WHAT YOU NEED TO DO:
Examine the records and identify each line that includes the string "executables". Copy those lines.

[Data records]
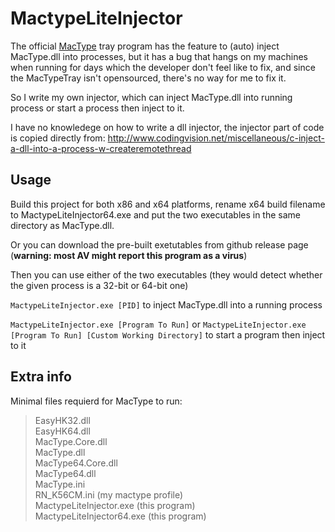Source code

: # MactypeLiteInjector

The official [MacType](https://github.com/snowie2000/mactype) tray program has the feature to (auto) inject MacType.dll into processes, but it has a bug that hangs on my machines when running for days which the developer don't feel like to fix, and since the MacTypeTray isn't opensourced, there's no way for me to fix it.

So I write my own injector, which can inject MacType.dll into running process or start a process then inject to it.

I have no knowledege on how to write a dll injector, the injector part of code is copied directly from: http://www.codingvision.net/miscellaneous/c-inject-a-dll-into-a-process-w-createremotethread

## Usage
Build this project for both x86 and x64 platforms, rename x64 build filename to MactypeLiteInjector64.exe and put the two executables in the same directory as MacType.dll.

Or you can download the pre-built exetutables from github release page (**warning: most AV might report this program as a virus**)

Then you can use either of the two executables (they would detect whether the given process is a 32-bit or 64-bit one)

```MactypeLiteInjector.exe [PID]``` to inject MacType.dll into a running process  
  
```MactypeLiteInjector.exe [Program To Run]```  or
```MactypeLiteInjector.exe [Program To Run] [Custom Working Directory]``` to start a program then inject to it

## Extra info
Minimal files requierd for MacType to run:
>EasyHK32.dll  
>EasyHK64.dll  
>MacType.Core.dll  
>MacType.dll  
>MacType64.Core.dll  
>MacType64.dll  
>MacType.ini  
>RN_K56CM.ini (my mactype profile)  
>MactypeLiteInjector.exe (this program)  
>MactypeLiteInjector64.exe (this program)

COMPLETED EXERCISE:
Build this project for both x86 and x64 platforms, rename x64 build filename to MactypeLiteInjector64.exe and put the two executables in the same directory as MacType.dll.
Then you can use either of the two executables (they would detect whether the given process is a 32-bit or 64-bit one)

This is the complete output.